SUPPLIED TEXT →
****************************************
It’s hard to find someone who doesn’t love a great pizza. With the endless array of possible toppings, you can find something for just about any palate, from the most adventurous of eaters to the pickiest of youngsters. Pizza ‘like’ dishes – a flatbread with some sort of topping – can be found in many cuisines, Greek, Persian, Egyptian. The modern ‘Italian’ style pizza, originated in Naples, where the daring Neopolitans topped flatbread with the latest fruit that had just arrived from the New World – the tomato. Most Europeans were reluctant to try it, fearing it was poisonous. Once the aversion to the tomato passed, this dish became increasingly popular, first with the poorer classes, but eventually reaching the tables of royalty.
****************************************
EXCERPTED DATA →

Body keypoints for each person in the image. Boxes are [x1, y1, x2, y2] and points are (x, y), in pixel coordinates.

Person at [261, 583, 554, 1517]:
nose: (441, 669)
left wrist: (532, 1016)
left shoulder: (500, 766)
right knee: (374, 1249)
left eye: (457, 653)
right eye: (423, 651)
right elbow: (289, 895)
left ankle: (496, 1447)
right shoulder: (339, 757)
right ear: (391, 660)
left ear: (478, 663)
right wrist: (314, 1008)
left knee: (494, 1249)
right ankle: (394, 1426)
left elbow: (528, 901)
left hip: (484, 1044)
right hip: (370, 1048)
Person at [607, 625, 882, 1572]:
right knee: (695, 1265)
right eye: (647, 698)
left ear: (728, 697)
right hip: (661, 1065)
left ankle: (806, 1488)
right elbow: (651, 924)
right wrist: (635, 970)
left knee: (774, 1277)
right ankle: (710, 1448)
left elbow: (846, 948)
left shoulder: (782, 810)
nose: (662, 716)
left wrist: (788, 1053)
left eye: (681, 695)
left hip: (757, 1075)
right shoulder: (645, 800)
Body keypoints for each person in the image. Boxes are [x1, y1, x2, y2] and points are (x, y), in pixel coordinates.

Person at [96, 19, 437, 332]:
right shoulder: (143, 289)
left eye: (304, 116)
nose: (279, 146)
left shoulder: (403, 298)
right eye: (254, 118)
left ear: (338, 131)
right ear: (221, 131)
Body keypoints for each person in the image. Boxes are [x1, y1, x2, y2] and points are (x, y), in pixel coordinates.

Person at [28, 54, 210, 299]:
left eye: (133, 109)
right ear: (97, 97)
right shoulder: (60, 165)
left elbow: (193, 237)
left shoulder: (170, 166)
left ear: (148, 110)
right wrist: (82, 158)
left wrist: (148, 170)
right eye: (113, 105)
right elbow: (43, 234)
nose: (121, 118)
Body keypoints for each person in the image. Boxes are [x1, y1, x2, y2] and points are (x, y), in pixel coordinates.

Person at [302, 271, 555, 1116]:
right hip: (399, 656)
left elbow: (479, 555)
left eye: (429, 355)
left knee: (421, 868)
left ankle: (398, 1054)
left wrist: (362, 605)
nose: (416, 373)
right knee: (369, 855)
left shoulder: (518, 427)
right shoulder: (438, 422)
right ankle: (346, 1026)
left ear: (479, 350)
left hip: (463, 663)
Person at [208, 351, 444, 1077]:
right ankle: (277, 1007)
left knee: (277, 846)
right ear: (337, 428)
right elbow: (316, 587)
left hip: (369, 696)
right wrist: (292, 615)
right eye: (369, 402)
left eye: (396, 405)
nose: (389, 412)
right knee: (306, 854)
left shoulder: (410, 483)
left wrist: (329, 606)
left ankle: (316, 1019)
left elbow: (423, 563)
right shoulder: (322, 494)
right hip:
****************************************
PROBLEM A →
According to the pizza passage, what did most Europeans fear about the tomato?
PROBLEM B →
Rewrite everything in the pizza passage from "It’s hard to" down to "tables of royalty.", swapping "tomato" for "pomodoro".
PROBLEM C →
Please extend the passage on the history of pizza, picking up after its final sentence.

EXERCISE RESULT A →
They feared it was poisonous.

EXERCISE RESULT B →
It’s hard to find someone who doesn’t love a great pizza. With the endless array of possible toppings, you can find something for just about any palate, from the most adventurous of eaters to the pickiest of youngsters. Pizza ‘like’ dishes – a flatbread with some sort of topping – can be found in many cuisines, Greek, Persian, Egyptian. The modern ‘Italian’ style pizza, originated in Naples, where the daring Neopolitans topped flatbread with the latest fruit that had just arrived from the New World – the pomodoro. Most Europeans were reluctant to try it, fearing it was poisonous. Once the aversion to the pomodoro passed, this dish became increasingly popular, first with the poorer classes, but eventually reaching the tables of royalty.

EXERCISE RESULT C →
In 1889, the King and Queen of Italy, Umberto I and Margherita di Savoia, visited Naples and wanted to try the pizzas made by a famous local pizzaiolo (pizza maker), named Raffaele Esposito. He prepared several kinds for them, and the Queen especially liked one with basil, tomatoes and mozzarella; Esposito had created this one to commemorate the Italian flag. This pizza is still known today as Pizza Margherita. Now, pizza is found on tables all over Italy, and we made our own there during our Chefs on Bikes tour with Master Guest Chef Susan Regis.
But the toppings are the easy part. What makes or breaks a great pizza is the crust. As I have a cooking class coming up in which we’ll be making pizzas in a wonderful wood fired oven, I’ve been researching – and trying – various pizza doughs, to find one that has great flavor, thin crust, crispy; and one that is pretty straightforward to produce and handles well. I’ve come across many a recipe, and have cooked pizzas with both Jody Adams and Susan Regis, two very well-know Boston area chefs who have wonderful pizzas on their menus. Each has their own dough recipe, with some similarities, and some differences. I’ve included a variation of each below, and offer my findings as to what makes the best ‘home’ pizzas.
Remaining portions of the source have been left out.